Audience measurement often demonstrates drastically different findings than other Internet measurement tools such as web analytics. Factors such as weighting – which entails giving some consumer demographics more importance than others based on the difficulty of reaching them for market research insight – gives rise to panel bias which impacts on figures.
For example, web analytics could tell you that there are 100% unique cookies on browsers per individual PC, while your audience measurement service says there are just 100 people at-work.
This guide by respected UK audience measurement specialist Kantar Media will explain the impact that panel bias has on large websites as well as international traffic.
Risk of Panel Bias for Large Websites
While you might think that large websites will not be affected by panel bias because they tend to attract a broad demographic of consumers that is representative of the complete market they cater to, this is not necessarily the case.
For example, 30% to 35% of the Internet population accesses goes online at work, and tend to spend more than two times longer online than when they are at home. Additionally, the at-work audience has grown significantly over recent years and they now represent a significant portion of online commerce spend i.e. they shop a lot. A Comscore figure demonstrates that the at-work audience in the US contributes as much as 60% of total online spend, so they are a coveted demographic to tap into for insight into what drives they buying decisions. That said, this demographic often represents only 10% or less of any audience measurement panel because they are notoriously hard to reach (companies tend to frown on employees taking part in market research since this represents a loss of productivity). This 10% is also more representative of small businesses rather than large corporates.
What all of this boils down to is that when measuring unique visitors to their website, most companies will be affected by the inherent bias of audience measurement panels, regardless of their size, because certain demographics will always be harder to tap into than others and their opinions will therefore count for more than the demographics that can easily be reached.

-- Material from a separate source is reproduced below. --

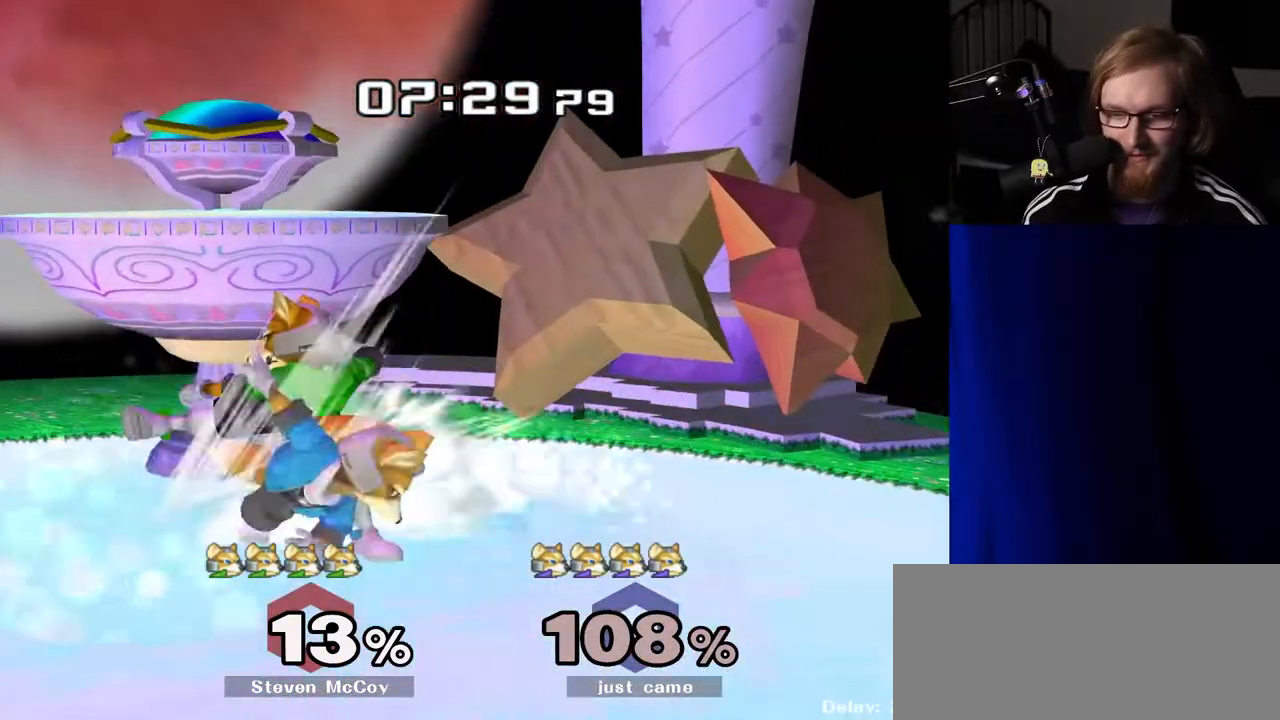
{"buttons": [], "left_stick": "down", "right_stick": "center", "events": [[367, "B", "down"], [433, "B", "up"]]}
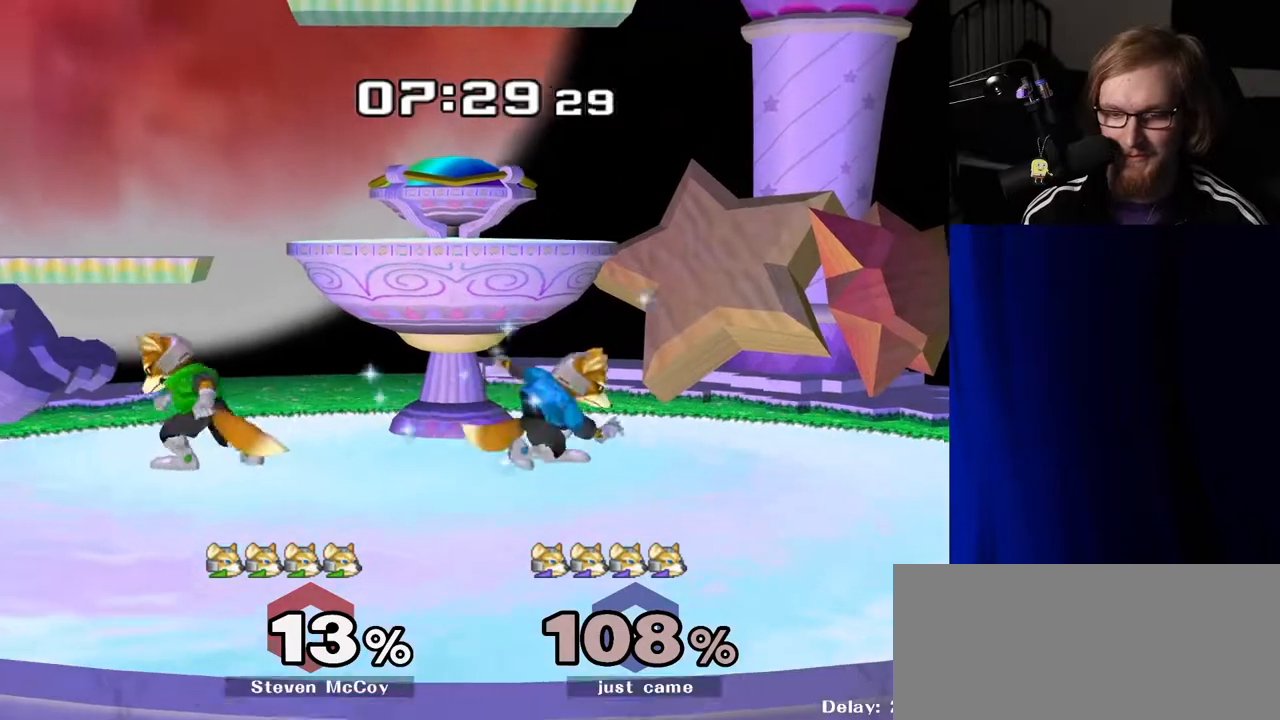
{"buttons": ["Y"], "left_stick": "down-right", "right_stick": "center", "events": [[17, "Y", "down"], [17, "left_stick", "down-right"], [83, "R1", "down"], [117, "Y", "up"], [167, "left_stick", "center"], [217, "R1", "up"], [317, "left_stick", "right"], [400, "left_stick", "left"], [450, "left_stick", "down-right"], [500, "Y", "down"]]}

Risk of Panel Bias for International Traffic on Websites
International panels (consumer demographics or segments) tend to be much smaller and more fragmented, which affects audience measurement figures. Some audience measurement firms even ignore at-work international visitors to websites because of this, but the result is that websites looking to measure the true figure of unique visitor traffic are missing a valuable portion of their audience, despite the fact that international consumers make up only a small portion of traffic in most cases. This blind-sight can become a glaring problem as a website grows, especially if it stocks products that have the potential to appeal to the international market.
As an example, the hard to reach at-work demographic in Japan represent at least 50% of their population, so they would be a valuable international audience to cater to in order to gain their valuable feedback.
While the natural audience measurement bias that occurs in this field can be frustrating since it delivers very different figures to tools such as web analytics, audience measurement services are none-the-less highly effective at providing the right steer for key strategic business decisions. Rather than getting frustrated and bogged down by differing statistics, Kantar Media advises companies that every tool has its use. Correctly applied, the audience measurement bias can be leveraged rather than viewed as an obstruction.